### WHAT THIS TASK INVOLVES
Scan the entries that follow and copy out every line containing "lines".

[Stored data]
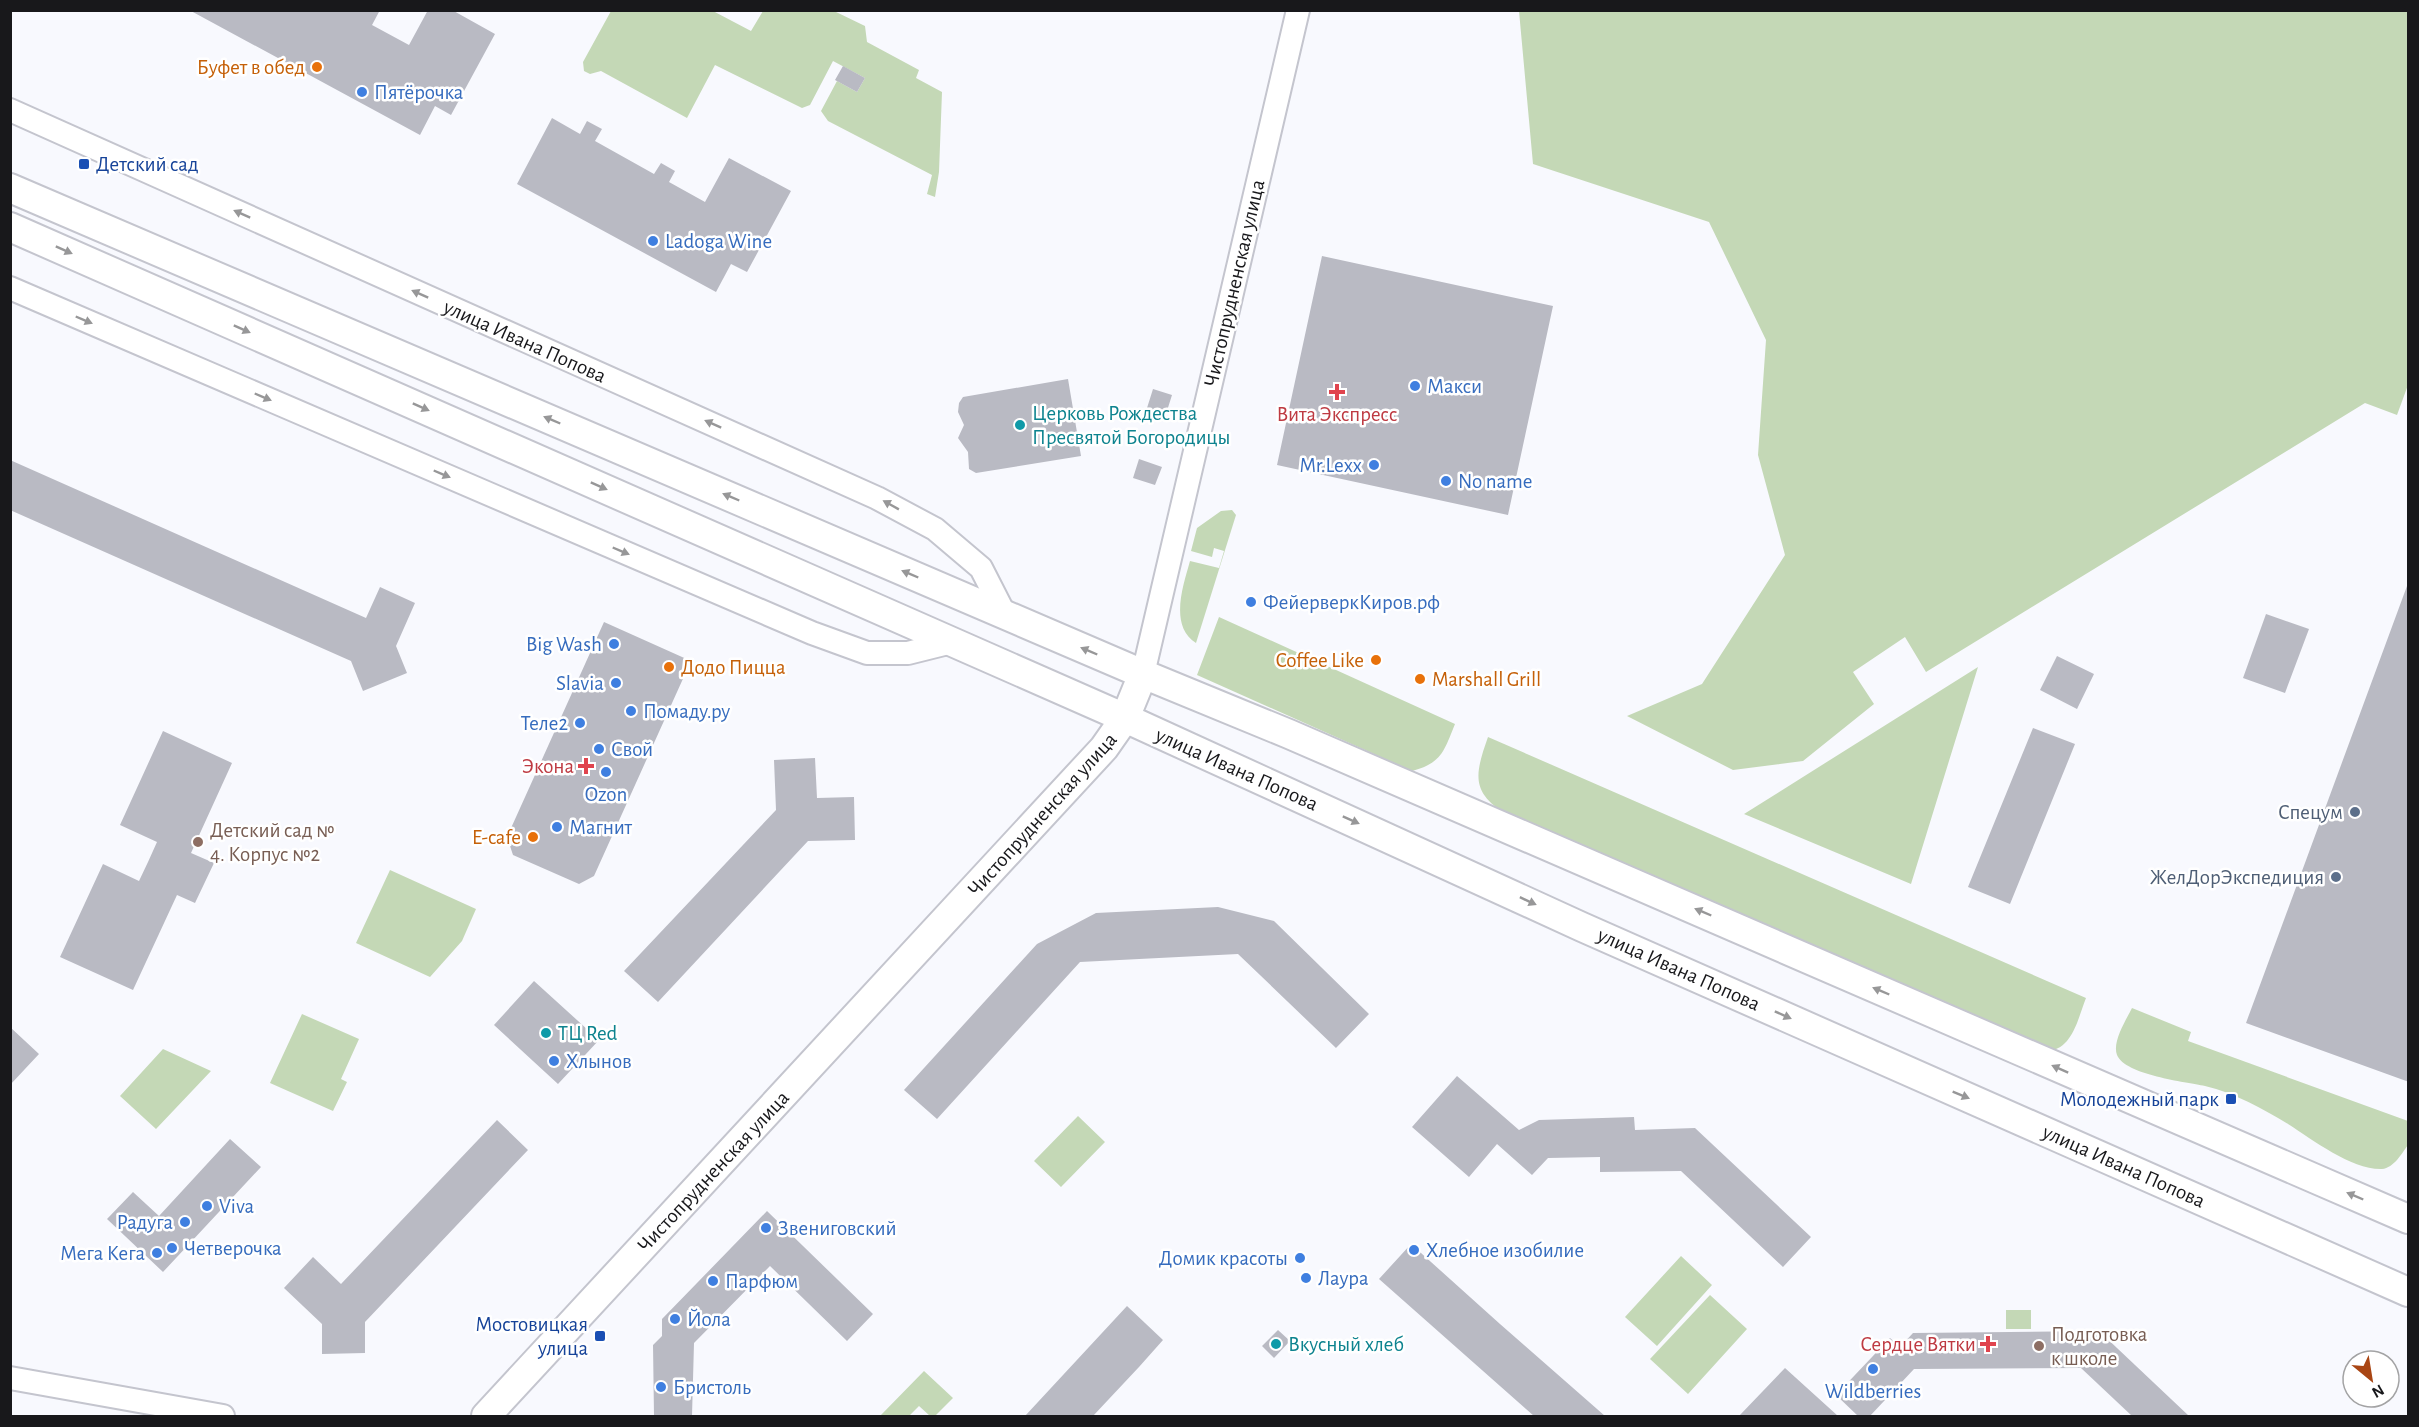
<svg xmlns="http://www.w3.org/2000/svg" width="2419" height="1427" font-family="'Alegreya Sans',sans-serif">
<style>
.green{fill:#c4d8b6}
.building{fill:#b9bac3}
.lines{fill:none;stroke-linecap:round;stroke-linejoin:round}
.minor-casing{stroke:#c4c5ce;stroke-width:26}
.major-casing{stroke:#c4c5ce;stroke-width:32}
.minor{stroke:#fff;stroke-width:22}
.major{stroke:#fff;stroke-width:28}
.oneway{fill:#979798}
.food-dot{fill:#e8710a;stroke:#fff;stroke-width:2}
.shop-dot{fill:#3f7fe0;stroke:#fff;stroke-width:2}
.transit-dot{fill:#1a4fb4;stroke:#fff;stroke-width:2}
.health-dot{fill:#e0444e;stroke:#fff;stroke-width:2}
.culture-dot{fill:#0f9aa8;stroke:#fff;stroke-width:2}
.service-dot{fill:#5c6f8a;stroke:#fff;stroke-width:2}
.education-dot{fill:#8d6e63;stroke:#fff;stroke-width:2}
.labels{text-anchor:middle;stroke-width:5;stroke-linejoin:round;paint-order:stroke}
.food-label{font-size:21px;fill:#c56008;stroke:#fff;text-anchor:end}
.shop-label{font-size:21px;fill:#366cbe;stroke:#fff;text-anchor:start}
.transit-label{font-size:21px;fill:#164399;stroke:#fff;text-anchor:end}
.street-label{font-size:21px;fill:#18181b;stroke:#fff}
.culture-label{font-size:21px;fill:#0d838f;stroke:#fff;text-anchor:start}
.health-label{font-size:21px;fill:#be3a42;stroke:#fff;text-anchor:end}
.service-label{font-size:21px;fill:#4e5e75;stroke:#fff;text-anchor:end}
.education-label{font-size:21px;fill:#785e54;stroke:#fff;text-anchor:start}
</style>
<rect width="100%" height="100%" fill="#f8f9fe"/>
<path class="green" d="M611,11H713L751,31L763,11H834L865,26L867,42L919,70L916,78L942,92L939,172L935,197L927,194L932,175L828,121L821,111L837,81L857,92L865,78L833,61L810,105L802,108L715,65L687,118L601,71L590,74L584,71L583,62Z
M1519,11H2408V385L2397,415L2365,403L1926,672L1905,637L1853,672L1874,704L1803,761L1733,770L1627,716L1702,684L1785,555L1758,455L1766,340L1709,222L1533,164Z
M1232,510L1236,515L1196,643C1169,626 1183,586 1190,561L1219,568L1224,551L1214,548L1212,557L1191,551L1197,528L1221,511Z
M1219,617L1455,724C1444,751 1442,763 1412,771L1197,675Z
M1978,667L1911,884L1744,814Z
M1488,737L2086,998C2078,1018 2073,1048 2049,1051L1508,815C1470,793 1475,774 1488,737Z
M390,870L476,909L462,941L430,977L356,943Z
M2132,1008L2191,1032L2188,1041L2408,1121V1145C2402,1153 2394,1168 2382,1169C2352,1170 2313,1140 2288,1124C2263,1109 2235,1093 2205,1086C2186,1082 2125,1075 2117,1055C2112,1042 2126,1020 2132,1008Z
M302,1014L359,1039L341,1079L347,1082L333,1111L270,1083Z
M163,1049L211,1071L156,1129L120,1096Z
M1078,1116L1105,1142L1061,1187L1034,1161Z
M1681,1256L1712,1285L1657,1346L1625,1317Z
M1710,1295L1747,1329L1688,1394L1650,1359Z
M2006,1310H2031V1329H2006Z
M924,1371L953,1398L935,1416H930L919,1406L909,1416H880Z"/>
<path class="building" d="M380,10L372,25L409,45L428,10H452L495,34L451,115L435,106L420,135L191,11Z
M843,66L865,78L857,92L835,80Z
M552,118L580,134L587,121L602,129L595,141L654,174L661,163L675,171L669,182L705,202L729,158L791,191L747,272L731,264L716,292L517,184Z
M1322,256L1553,306L1508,515L1277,465Z
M1068,379L1081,456L976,473L969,469L968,452L958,438L964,425L958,412L959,403L963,397Z
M1153,389L1172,395L1166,414L1147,408Z
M1139,459L1162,467L1155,485L1133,478Z
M10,460L366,618L380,587L415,603L396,646L407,673L363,691L351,661L10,510Z
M2407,586H2409V1082L2246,1023Z
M2266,614L2309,629L2285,693L2243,678Z
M604,622L691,661L594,876L579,884L513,855L507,837Z
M2057,656L2094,674L2077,709L2040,690Z
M2033,728L2075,744L2010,904L1968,887Z
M163,731L232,763L191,853L214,863L195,903L177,895L133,990L60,957L103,864L139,881L148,862L157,842L120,825Z
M815,758L817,798L854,797L855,840L808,841L658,1002L624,971L776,810L774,760Z
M1218,907L1274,921L1369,1014L1336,1048L1238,954L1080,962L937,1119L904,1090L1037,944L1096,913Z
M534,981L599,1040L558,1084L494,1025Z
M10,1027L39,1054L10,1085Z
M1457,1076L1519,1130L1539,1120L1634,1117L1635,1130L1695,1128L1811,1237L1783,1267L1681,1171L1600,1172V1157L1548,1158L1532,1175L1497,1144L1469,1177L1412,1127Z
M497,1120L528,1150L365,1322V1353L322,1354V1324L284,1288L313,1257L341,1284Z
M230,1139L261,1167L163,1272L107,1219L133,1192L159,1216Z
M767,1211L873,1314L847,1341L770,1266L694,1343L692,1416H654L653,1345L662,1336V1319Z
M1411,1244L1500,1324L1605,1416H1534L1379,1279Z
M1127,1306L1163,1340L1139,1367L1093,1416H1025Z
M1278,1330L1290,1341L1274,1358L1262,1346Z
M2099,1331L2189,1416H2132L2081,1368L1914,1369L1870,1416H1858L1836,1395L1890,1338L1900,1347L1913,1333Z
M1785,1368L1838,1416H1739Z"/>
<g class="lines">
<g class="minor-casing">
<path id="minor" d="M10,110L877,498L935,529L981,568L1005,615
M10,288L812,633L867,653H908L952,642
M1143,674L1298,10
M10,1378L223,1416"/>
</g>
<g class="major-casing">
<path id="major" d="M10,188L1143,674L1289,734L2408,1219
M10,227L1125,718L1582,927L2408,1292
M486,1416L1104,748L1125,718L1143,674"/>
</g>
<use href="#minor" class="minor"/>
<use href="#major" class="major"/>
</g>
<defs><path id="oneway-solid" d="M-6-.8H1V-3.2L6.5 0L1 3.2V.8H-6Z" transform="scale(1.5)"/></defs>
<g class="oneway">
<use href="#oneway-solid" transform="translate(242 214) rotate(-156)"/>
<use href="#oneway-solid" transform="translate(64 250) rotate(24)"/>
<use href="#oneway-solid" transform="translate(420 294) rotate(-156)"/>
<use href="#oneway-solid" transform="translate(84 320) rotate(23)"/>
<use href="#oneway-solid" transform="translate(242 329) rotate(24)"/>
<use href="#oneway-solid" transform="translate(263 397) rotate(23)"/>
<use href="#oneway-solid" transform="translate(421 407) rotate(24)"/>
<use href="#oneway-solid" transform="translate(552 420) rotate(-157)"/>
<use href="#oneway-solid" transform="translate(713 424) rotate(-156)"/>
<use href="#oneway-solid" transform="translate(442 474) rotate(23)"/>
<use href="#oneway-solid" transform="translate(599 486) rotate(24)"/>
<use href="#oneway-solid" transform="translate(731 497) rotate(-157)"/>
<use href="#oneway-solid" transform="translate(891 505) rotate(-151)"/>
<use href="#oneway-solid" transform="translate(621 551) rotate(23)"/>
<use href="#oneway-solid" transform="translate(910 574) rotate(-157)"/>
<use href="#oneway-solid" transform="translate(1089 651) rotate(-157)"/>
<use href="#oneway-solid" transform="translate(1351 820) rotate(24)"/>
<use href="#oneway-solid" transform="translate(1528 901) rotate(25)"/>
<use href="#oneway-solid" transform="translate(1703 912) rotate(-157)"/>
<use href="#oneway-solid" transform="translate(1881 991) rotate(-157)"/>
<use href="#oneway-solid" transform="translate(1783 1015) rotate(24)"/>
<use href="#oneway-solid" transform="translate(2060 1069) rotate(-156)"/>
<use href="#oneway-solid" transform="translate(1961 1095) rotate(22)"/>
<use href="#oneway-solid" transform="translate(2355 1196) rotate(-157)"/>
</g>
<g class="food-dot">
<circle cx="317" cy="67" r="6"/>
<circle cx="1376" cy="660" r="6"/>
<circle cx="669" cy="667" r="6"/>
<circle cx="1420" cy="679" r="6"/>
<circle cx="533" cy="837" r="6"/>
</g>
<g class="shop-dot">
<circle cx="362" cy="92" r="6"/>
<circle cx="653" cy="241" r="6"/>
<circle cx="1415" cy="386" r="6"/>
<circle cx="1374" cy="465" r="6"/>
<circle cx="1446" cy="481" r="6"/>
<circle cx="1251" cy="602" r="6"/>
<circle cx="614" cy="644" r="6"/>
<circle cx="616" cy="683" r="6"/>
<circle cx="631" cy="711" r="6"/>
<circle cx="580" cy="723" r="6"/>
<circle cx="599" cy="749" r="6"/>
<circle cx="606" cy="772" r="6"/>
<circle cx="557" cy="827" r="6"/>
<circle cx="554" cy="1061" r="6"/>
<circle cx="207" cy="1206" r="6"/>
<circle cx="185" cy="1222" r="6"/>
<circle cx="766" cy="1228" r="6"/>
<circle cx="172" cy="1248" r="6"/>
<circle cx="1414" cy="1250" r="6"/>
<circle cx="157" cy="1253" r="6"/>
<circle cx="1300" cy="1258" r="6"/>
<circle cx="1306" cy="1278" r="6"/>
<circle cx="713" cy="1281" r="6"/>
<circle cx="675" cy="1319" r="6"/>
<circle cx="1873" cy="1369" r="6"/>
<circle cx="661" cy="1387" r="6"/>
</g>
<g class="transit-dot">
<rect x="78" y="158" width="12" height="12" rx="3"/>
<rect x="2225" y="1093" width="12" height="12" rx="3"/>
<rect x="594" y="1330" width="12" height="12" rx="3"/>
</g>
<g class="health-dot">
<path d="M1334 383h6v6h6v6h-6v6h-6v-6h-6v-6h6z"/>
<path d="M583 757h6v6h6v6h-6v6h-6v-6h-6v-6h6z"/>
<path d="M1985 1335h6v6h6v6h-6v6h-6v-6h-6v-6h6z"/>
</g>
<g class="culture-dot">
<circle cx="1020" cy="425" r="6"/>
<circle cx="546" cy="1033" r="6"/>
<circle cx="1276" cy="1344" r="6"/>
</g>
<g class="service-dot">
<circle cx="2355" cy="812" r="6"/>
<circle cx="2336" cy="877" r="6"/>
</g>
<g class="education-dot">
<circle cx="198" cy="842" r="6"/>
<circle cx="2039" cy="1346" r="6"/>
</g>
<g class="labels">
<g class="food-label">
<text x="305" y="74">Буфет в обед</text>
<text x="1364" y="667">Coffee Like</text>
<text x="681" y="674" text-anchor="start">Додо Пицца</text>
<text x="1432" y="686" text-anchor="start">Marshall Grill</text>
<text x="521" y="844">E-cafe</text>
</g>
<g class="shop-label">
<text x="374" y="99">Пятёрочка</text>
<text x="665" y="248">Ladoga Wine</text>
<text x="1427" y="393">Макси</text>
<text x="1362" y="472" text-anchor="end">Mr.Lexx</text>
<text x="1458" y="488">No name</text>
<text x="1263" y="609">ФейерверкКиров.рф</text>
<text x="602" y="651" text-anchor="end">Big Wash</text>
<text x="604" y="690" text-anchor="end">Slavia</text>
<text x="643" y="718">Помаду.ру</text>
<text x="568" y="730" text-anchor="end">Теле2</text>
<text x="611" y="756">Свой</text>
<text x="606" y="801" text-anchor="middle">Ozon</text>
<text x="569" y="834">Магнит</text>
<text x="566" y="1068">Хлынов</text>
<text x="219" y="1213">Viva</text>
<text x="173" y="1229" text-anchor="end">Радуга</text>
<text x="778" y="1235">Звениговский</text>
<text x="184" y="1255">Четверочка</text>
<text x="1426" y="1257">Хлебное изобилие</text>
<text x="145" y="1260" text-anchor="end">Мега Кега</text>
<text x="1288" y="1265" text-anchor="end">Домик красоты</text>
<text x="1318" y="1285">Лаура</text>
<text x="725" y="1288">Парфюм</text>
<text x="687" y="1326">Йола</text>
<text x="673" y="1394">Бристоль</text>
<text x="1873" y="1398" text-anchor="middle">Wildberries</text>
</g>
<g class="transit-label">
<text x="96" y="171" text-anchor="start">Детский сад</text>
<text x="2219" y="1106">Молодежный парк</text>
<text x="588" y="1331">Мостовицкая<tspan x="588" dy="24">улица</tspan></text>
</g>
<g class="street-label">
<text transform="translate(1234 283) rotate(-77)" y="7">Чистопрудненская улица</text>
<text transform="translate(525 341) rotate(24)" y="7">улица Ивана Попова</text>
<text transform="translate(1237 769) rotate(24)" y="7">улица Ивана Попова</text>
<text transform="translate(1042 814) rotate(-48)" y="7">Чистопрудненская улица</text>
<text transform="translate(1679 969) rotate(24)" y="7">улица Ивана Попова</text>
<text transform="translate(2124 1166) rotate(24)" y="7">улица Ивана Попова</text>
<text transform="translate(713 1171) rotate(-47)" y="7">Чистопрудненская улица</text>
</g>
<g class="culture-label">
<text x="1032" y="420">Церковь Рождества<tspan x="1032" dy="24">Пресвятой Богородицы</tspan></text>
<text x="558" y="1040">ТЦ Red</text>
<text x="1288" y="1351">Вкусный хлеб</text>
</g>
<g class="health-label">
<text x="1337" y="421" text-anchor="middle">Вита Экспресс</text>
<text x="574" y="773">Экона</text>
<text x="1976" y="1351">Сердце Вятки</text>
</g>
<g class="service-label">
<text x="2343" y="819">Спецум</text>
<text x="2324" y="884">ЖелДорЭкспедиция</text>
</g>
<g class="education-label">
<text x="210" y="837">Детский сад №<tspan x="210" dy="24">4. Корпус №2</tspan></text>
<text x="2051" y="1341">Подготовка<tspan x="2051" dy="24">к школе</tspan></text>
</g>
</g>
<rect width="2419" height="1427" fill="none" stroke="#18181b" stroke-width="24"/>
<g transform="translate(2371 1379) rotate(150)"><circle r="28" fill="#ffffff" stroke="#a3a3a4" stroke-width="1.5"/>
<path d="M0-4.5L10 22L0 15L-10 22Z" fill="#a94513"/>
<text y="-9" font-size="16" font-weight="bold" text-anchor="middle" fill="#18181b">N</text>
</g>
</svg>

### TASK RESPONSE
.lines{fill:none;stroke-linecap:round;stroke-linejoin:round}
<g class="lines">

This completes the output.